I am not looking for a implementation/solution but for a high level design. can you list the interfaces / classes etc.
I dont want to give my solution now, but will post it later in the day?
This is my attempt at the design. I only show the static diagram since the algorithm is pretty much laid out already. I would have a plan to have a visitor for the representation of the clusters, could allow different types of output (xml, strings, csv..etc). Maybe the visitor is overkill, if it was then I'd just have something like a ToString method that could be overridden.
Note: the Cluster creates a CenterClusterItem on the SetCenter and FindNewCenter methods. The CenterClusterItem is not a PersonClusterItem, it just holds the same amount of AClusterValues as a PersonClusterItem would (since the average isn't really a person).
Also, I forgot to make a method on the KCluster to begin the process, but that's implied.
Class Diagram http://img11.imageshack.us/img11/499/kcluster.png
Well, I would first tackle all the constants/magic numbers that reduce the reusability of the algorithm:
instead of a fixed number of iterations, use a stopping criterion (e.g., if clusters don't change too much, terminate)
don't restrict yourself to 2-dim data, use vectors
let the user define the number of clusters to be found
Then, you could hide some specifics behind interfaces, e.g. the distance might be calculated differently (for example, it might at some point have to cope with values other than double).
On the other hand, if you really have this simple problem, some of these generalizations might well be overkill - but that's what I would discuss with someone telling me to implement this algorithm.
You can create the following classes:
Person to store data about persons and centers.

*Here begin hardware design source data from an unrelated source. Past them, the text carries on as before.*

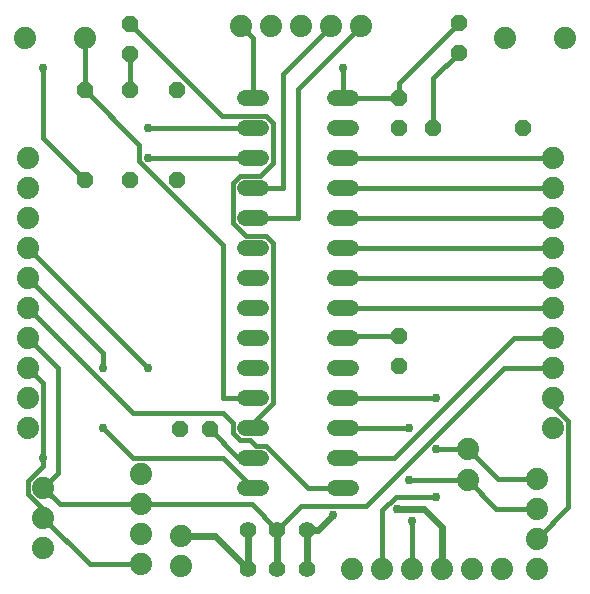
<source format=gbr>
G04 EAGLE Gerber RS-274X export*
G75*
%MOMM*%
%FSLAX34Y34*%
%LPD*%
%INTop Copper*%
%IPPOS*%
%AMOC8*
5,1,8,0,0,1.08239X$1,22.5*%
G01*
%ADD10P,1.429621X8X292.500000*%
%ADD11P,1.429621X8X202.500000*%
%ADD12P,1.429621X8X112.500000*%
%ADD13C,1.320800*%
%ADD14C,1.879600*%
%ADD15C,1.408000*%
%ADD16C,0.609600*%
%ADD17C,0.406400*%
%ADD18C,0.756400*%


D10*
X339090Y419100D03*
X339090Y393700D03*
D11*
X179070Y138430D03*
X153670Y138430D03*
D10*
X339090Y217170D03*
X339090Y191770D03*
X389890Y482600D03*
X389890Y457200D03*
X111760Y481330D03*
X111760Y455930D03*
D11*
X444500Y393700D03*
X368300Y393700D03*
D12*
X111760Y349250D03*
X111760Y425450D03*
X151130Y349250D03*
X151130Y425450D03*
D10*
X73660Y425450D03*
X73660Y349250D03*
D13*
X209296Y419100D02*
X222504Y419100D01*
X222504Y393700D02*
X209296Y393700D01*
X209296Y368300D02*
X222504Y368300D01*
X222504Y342900D02*
X209296Y342900D01*
X209296Y317500D02*
X222504Y317500D01*
X222504Y292100D02*
X209296Y292100D01*
X209296Y266700D02*
X222504Y266700D01*
X222504Y241300D02*
X209296Y241300D01*
X209296Y215900D02*
X222504Y215900D01*
X222504Y190500D02*
X209296Y190500D01*
X209296Y165100D02*
X222504Y165100D01*
X222504Y139700D02*
X209296Y139700D01*
X209296Y114300D02*
X222504Y114300D01*
X222504Y88900D02*
X209296Y88900D01*
X285496Y88900D02*
X298704Y88900D01*
X298704Y114300D02*
X285496Y114300D01*
X285496Y139700D02*
X298704Y139700D01*
X298704Y165100D02*
X285496Y165100D01*
X285496Y190500D02*
X298704Y190500D01*
X298704Y215900D02*
X285496Y215900D01*
X285496Y241300D02*
X298704Y241300D01*
X298704Y266700D02*
X285496Y266700D01*
X285496Y292100D02*
X298704Y292100D01*
X298704Y317500D02*
X285496Y317500D01*
X285496Y342900D02*
X298704Y342900D01*
X298704Y368300D02*
X285496Y368300D01*
X285496Y393700D02*
X298704Y393700D01*
X298704Y419100D02*
X285496Y419100D01*
D14*
X397510Y121920D03*
X397510Y95250D03*
X469900Y368300D03*
X469900Y342900D03*
X469900Y317500D03*
X469900Y292100D03*
X469900Y266700D03*
X469900Y241300D03*
X469900Y215900D03*
X469900Y190500D03*
X469900Y165100D03*
X469900Y139700D03*
X25400Y241300D03*
X25400Y215900D03*
X25400Y190500D03*
X25400Y165100D03*
X25400Y139700D03*
X25400Y368300D03*
X25400Y342900D03*
X25400Y317500D03*
X25400Y292100D03*
X25400Y266700D03*
X38100Y88900D03*
X38100Y63500D03*
X38100Y38100D03*
X154940Y22860D03*
X154940Y48260D03*
D15*
X211220Y53330D03*
X236220Y53330D03*
X261220Y53330D03*
X261220Y20330D03*
X236220Y20330D03*
X211220Y20330D03*
D14*
X120650Y24130D03*
X120650Y49530D03*
X120650Y74930D03*
X120650Y100330D03*
X426720Y20320D03*
X401320Y20320D03*
X375920Y20320D03*
X350520Y20320D03*
X325120Y20320D03*
X299720Y20320D03*
X205740Y480060D03*
X231140Y480060D03*
X256540Y480060D03*
X281940Y480060D03*
X307340Y480060D03*
X455930Y20320D03*
X455930Y45720D03*
X455930Y71120D03*
X455930Y96520D03*
X429260Y469900D03*
X480060Y469900D03*
X73660Y469900D03*
X22860Y469900D03*
D16*
X211220Y53330D02*
X211220Y20330D01*
X183290Y48260D02*
X154940Y48260D01*
X183290Y48260D02*
X211220Y20330D01*
D17*
X292100Y419100D02*
X339090Y419100D01*
X339090Y431800D02*
X389890Y482600D01*
X339090Y431800D02*
X339090Y419100D01*
X120650Y24130D02*
X77470Y24130D01*
X38100Y63500D01*
X25146Y83534D02*
X25146Y94266D01*
X38100Y70580D02*
X38100Y63500D01*
X38100Y70580D02*
X25146Y83534D01*
X38354Y177546D02*
X25400Y190500D01*
X38354Y177546D02*
X38354Y114300D01*
X38354Y107474D01*
X25146Y94266D01*
X292100Y419100D02*
X292100Y444500D01*
D18*
X292100Y444500D03*
D17*
X179070Y138430D02*
X203200Y114300D01*
X215900Y114300D01*
D18*
X38354Y114300D03*
D17*
X469900Y158020D02*
X469900Y165100D01*
X469900Y158020D02*
X482854Y145066D01*
X482854Y72644D01*
X455930Y45720D01*
X73660Y349250D02*
X38100Y384810D01*
X38100Y444500D01*
D18*
X38100Y444500D03*
D16*
X261220Y53330D02*
X261220Y20330D01*
X375920Y20320D02*
X375920Y55880D01*
X360680Y71120D02*
X337820Y71120D01*
D18*
X337820Y71120D03*
X283210Y66040D03*
D16*
X270500Y53330D01*
X261220Y53330D01*
X360680Y71120D02*
X375920Y55880D01*
D17*
X368300Y435610D02*
X389890Y457200D01*
X368300Y435610D02*
X368300Y393700D01*
X111760Y425450D02*
X111760Y455930D01*
X293370Y217170D02*
X292100Y215900D01*
X293370Y217170D02*
X339090Y217170D01*
X215900Y469900D02*
X205740Y480060D01*
X215900Y469900D02*
X215900Y419100D01*
X241300Y439420D02*
X281940Y480060D01*
X241300Y439420D02*
X241300Y342900D01*
X215900Y342900D01*
X254000Y426720D02*
X307340Y480060D01*
X254000Y426720D02*
X254000Y317500D01*
X215900Y317500D01*
X232664Y397908D02*
X226712Y403860D01*
X205088Y353060D02*
X199136Y347108D01*
X226712Y302260D02*
X232664Y296308D01*
X215900Y144128D02*
X215900Y139700D01*
X215900Y144128D02*
X232664Y160892D01*
X189230Y403860D02*
X111760Y481330D01*
X189230Y403860D02*
X226712Y403860D01*
X232664Y364092D02*
X221632Y353060D01*
X205088Y353060D01*
X199136Y313292D02*
X210168Y302260D01*
X226712Y302260D01*
X232664Y364092D02*
X232664Y397908D01*
X199136Y347108D02*
X199136Y313292D01*
X232664Y296308D02*
X232664Y160892D01*
X73660Y425450D02*
X73660Y469900D01*
X190500Y165100D02*
X215900Y165100D01*
X119662Y365261D02*
X119662Y379448D01*
X73660Y425450D01*
X190500Y294423D02*
X190500Y165100D01*
X190500Y294423D02*
X119662Y365261D01*
X422910Y96520D02*
X455930Y96520D01*
X422910Y96520D02*
X397510Y121920D01*
X370840Y121920D01*
D18*
X370840Y121920D03*
X370840Y165100D03*
D17*
X292100Y165100D01*
X397510Y95250D02*
X421640Y71120D01*
X455930Y71120D01*
X397510Y95250D02*
X347980Y95250D01*
D18*
X347980Y95250D03*
X347980Y139700D03*
D17*
X292100Y139700D01*
D18*
X370840Y81280D03*
D17*
X336550Y81280D01*
X325120Y69850D01*
X325120Y20320D01*
D18*
X350520Y60960D03*
D17*
X350520Y20320D01*
D18*
X127000Y393700D03*
D17*
X215900Y393700D01*
X215900Y368300D02*
X127000Y368300D01*
D18*
X127000Y368300D03*
D17*
X25400Y292100D02*
X127000Y190500D01*
D18*
X127000Y190500D03*
D17*
X88900Y203200D02*
X25400Y266700D01*
X88900Y203200D02*
X88900Y190500D01*
D18*
X88900Y190500D03*
X88900Y139700D03*
D17*
X114300Y114300D01*
X190500Y114300D01*
X215900Y88900D01*
X114300Y152400D02*
X25400Y241300D01*
X114300Y152400D02*
X190500Y152400D01*
X199136Y143764D01*
X199136Y135492D01*
X205088Y129540D01*
X213360Y129540D01*
X218440Y124460D02*
X226712Y124460D01*
X262272Y88900D02*
X292100Y88900D01*
X262272Y88900D02*
X226712Y124460D01*
X218440Y124460D02*
X213360Y129540D01*
X292100Y114300D02*
X335280Y114300D01*
X436880Y215900D02*
X469900Y215900D01*
X436880Y215900D02*
X335280Y114300D01*
X292100Y241300D02*
X469900Y241300D01*
X469900Y266700D02*
X292100Y266700D01*
X292100Y292100D02*
X469900Y292100D01*
X469900Y317500D02*
X292100Y317500D01*
X292100Y342900D02*
X469900Y342900D01*
X469900Y368300D02*
X292100Y368300D01*
X50800Y190500D02*
X50800Y101600D01*
X38100Y88900D01*
X50800Y190500D02*
X25400Y215900D01*
X214620Y74930D02*
X236220Y53330D01*
X214620Y74930D02*
X120650Y74930D01*
X236220Y53330D02*
X256550Y73660D01*
X311150Y73660D02*
X427990Y190500D01*
X469900Y190500D01*
X311150Y73660D02*
X256550Y73660D01*
D16*
X236220Y53330D02*
X236220Y20330D01*
D17*
X52070Y74930D02*
X38100Y88900D01*
X52070Y74930D02*
X120650Y74930D01*
M02*

</source>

Properties: id, weight and height. Method: calculateDistance
Cluster to store one center and a list of persons: Properties: center and list of Person. Method: calculateCenter.
KCluster to hold your algorithm and store a list of clusters: Property: list of Cluster. Methods: generateClusters.
I'm not sure what your question actually is, the steps you point out effectively define the algorithm you're talking about.
A better idea may be to include exactly what you did then people can give you some hints / tips as to where you might have gone wrong or what they would have done differently.
That sounds like a really good way to do it. K-means will usually converge quickly (though not necessarily to the global optimum), so my one suggestion would be to run the algorithm until no more changes occur, rather than a fixed number of 1000 iterations. You could then repeat the entire process a few times with different random starting points.
One weakness of k-means is that it does require you to specify (i.e. guess) an appropriate value for k up-front. I think you would get points for asking the interviewer what an appropriate value for k would be, or, if there is no way to know, describing some goodness-of-fit measure and then calculating that measure for different values of k to find a "just low enough" value.